Investing.com - The dollar remained lower against the other major currencies on Monday, as investors continued to lock in profits from the greenback’s recent rally and as trading was expected to remain quiet with no major U.S. data expected throughout the day.
The greenback has been broadly supported in recent weeks amid expectations that increased fiscal spending and tax cuts under the Trump administration will spur economic growth and inflation.
The dollar has also been boosted by the view that a rate hike by the Federal Reserve in December is a near certainty.

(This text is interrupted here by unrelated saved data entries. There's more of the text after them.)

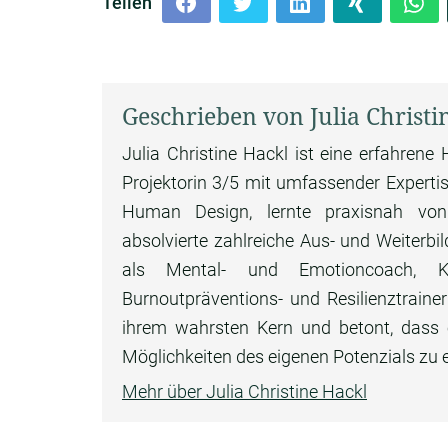
Teilen
Geschrieben von Julia Christi
Julia Christine Hackl ist eine erfahren
Projektorin 3/5 mit umfassender Expertise
Human Design, lernte praxisnah vo
absolvierte zahlreiche Aus- und Weiterb
als Mental- und Emotioncoach, Krise
Burnoutpräventions- und Resilienztraine
ihrem wahrsten Kern und betont, dass ei
Möglichkeiten des eigenen Potenzials zu 
Mehr über Julia Christine Hackl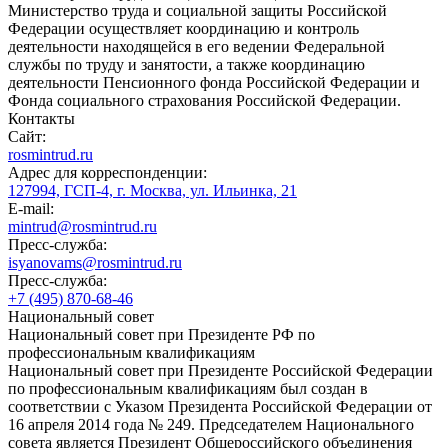
Министерство труда и социальной защиты Российской
Федерации осуществляет координацию и контроль
деятельности находящейся в его ведении Федеральной
службы по труду и занятости, а также координацию
деятельности Пенсионного фонда Российской Федерации и
Фонда социального страхования Российской Федерации.
Контакты
Сайт:
rosmintrud.ru
Адрес для корреспонденции:
127994, ГСП-4, г. Москва, ул. Ильинка, 21
E-mail:
mintrud@rosmintrud.ru
Пресс-служба:
isyanovams@rosmintrud.ru
Пресс-служба:
+7 (495) 870-68-46
Национальный совет
Национальный совет при Президенте РФ по
профессиональным квалификациям
Национальный совет при Президенте Российской Федерации
по профессиональным квалификациям был создан в
соответствии с Указом Президента Российской Федерации от
16 апреля 2014 года № 249. Председателем Национального
совета является Президент Общероссийского объединения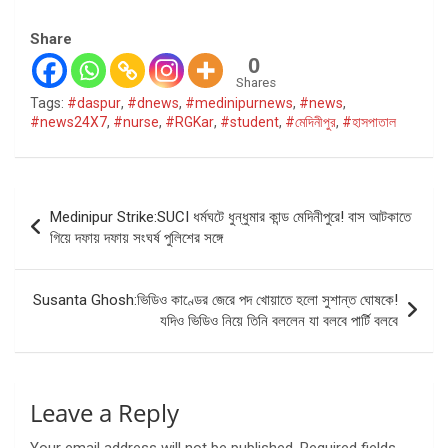
Share
0
Shares
Tags:
#daspur
,
#dnews
,
#medinipurnews
,
#news
,
#news24X7
,
#nurse
,
#RGKar
,
#student
,
#মেদিনীপুর
,
#হাসপাতাল
Post
Medinipur Strike:SUCI ধর্মঘটে ধুন্ধুমার কান্ড মেদিনীপুরে! বাস আটকাতে
navigation
গিয়ে দফায় দফায় সংঘর্ষ পুলিশের সঙ্গে
Susanta Ghosh:ভিডিও কাণ্ডের জেরে পদ খোয়াতে হলো সুশান্ত ঘোষকে!
যদিও ভিডিও নিয়ে তিনি বললেন যা বলবে পার্টি বলবে
Leave a Reply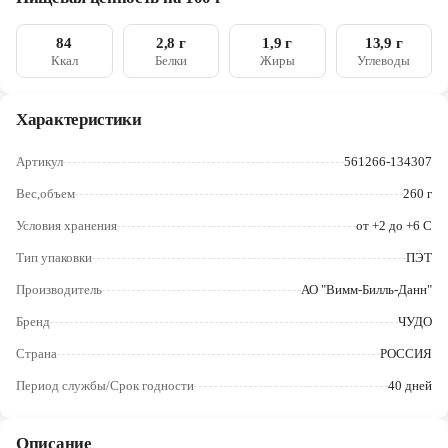
аннато, регуляторы кислотности (лимонная кислота, цитрат
Череповец
натрия 3-замещенный), закваска.*- при использовании данного
компонента в маркировке
84
2,8 г
1,9 г
13,9 г
Ярославль
указывается соответствующая ему буква. Продукт может
Ккал
Белки
Жиры
Углеводы
содержать фрагменты косточек
Характеристики
Артикул
561266-134307
Вес,объем
260 г
Условия хранения
от +2 до +6 С
Тип упаковки
ПЭТ
Производитель
АО "Вимм-Билль-Данн"
Бренд
ЧУДО
Страна
РОССИЯ
Период службы/Срок годности
40 дней
Описание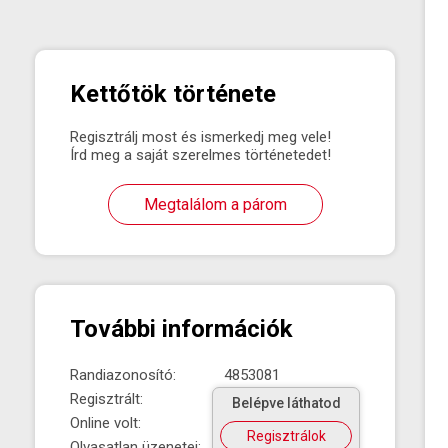
Kettőtök története
Regisztrálj most és ismerkedj meg vele!
Írd meg a saját szerelmes történetedet!
Megtalálom a párom
További információk
Randiazonosító:
4853081
Regisztrált:
Belépve láthatod
Online volt:
Regisztrálok
Olvasatlan üzenetei: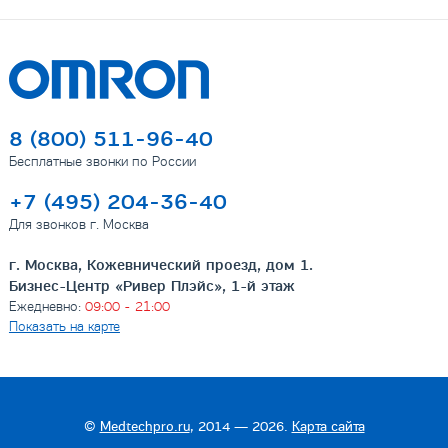
8 (800) 511-96-40
Бесплатные звонки по России
+7 (495) 204-36-40
Для звонков г. Москва
г. Москва, Кожевнический проезд, дом 1.
Бизнес-Центр «Ривер Плэйс», 1-й этаж
Ежедневно:
09:00 - 21:00
Показать на карте
©
Medtechpro.ru
, 2014 — 2026.
Карта сайта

U.S. markets were open for only half a day on Friday due to the Thanksgiving holiday.
EUR/USD gained 0.46% to 1.0636, although the euro’s gains were expected to remain in check amid concerns over an upcoming referendum in Italy.
On December 4, Italian citizens are set to vote in a referendum on whether to overhaul their national constitution, which should help Prime Minister Matteo Renzi implement badly needed economic reforms.
The vote is widely seen as determining Renzi's political fate seeing as he may resign if a "no" vote prevails. The latest opinion polls show most Italians opposing the proposed constitutional changes.
Elsewhere, GBP/USD slid 0.34% to trade at 1.2431.
USD/JPY declined 0.75% to 112.36, off Friday’s eight-month high of 113.91 hit earlier in the day, while USD/CHF fell 0.33% to 1.0110.
The Australian and New Zealand dollars were stronger, with AUD/USD up 0.35% at 0.7470 and with NZD/USD gaining 0.40% to 0.7071.
Meanwhile, USD/CAD shed 0.32% to trade at 1.3472.
Market participants were also looking ahead to Wednesday’s OPEC meeting, amid growing uncertainty over the possibility for a production cut deal.
The U.S. dollar index, which measures the greenback’s strength against a trade-weighted basket of six major currencies, was down 0.32% at 101.16, pulling away from Thursday’s 14-year peak of 102.12.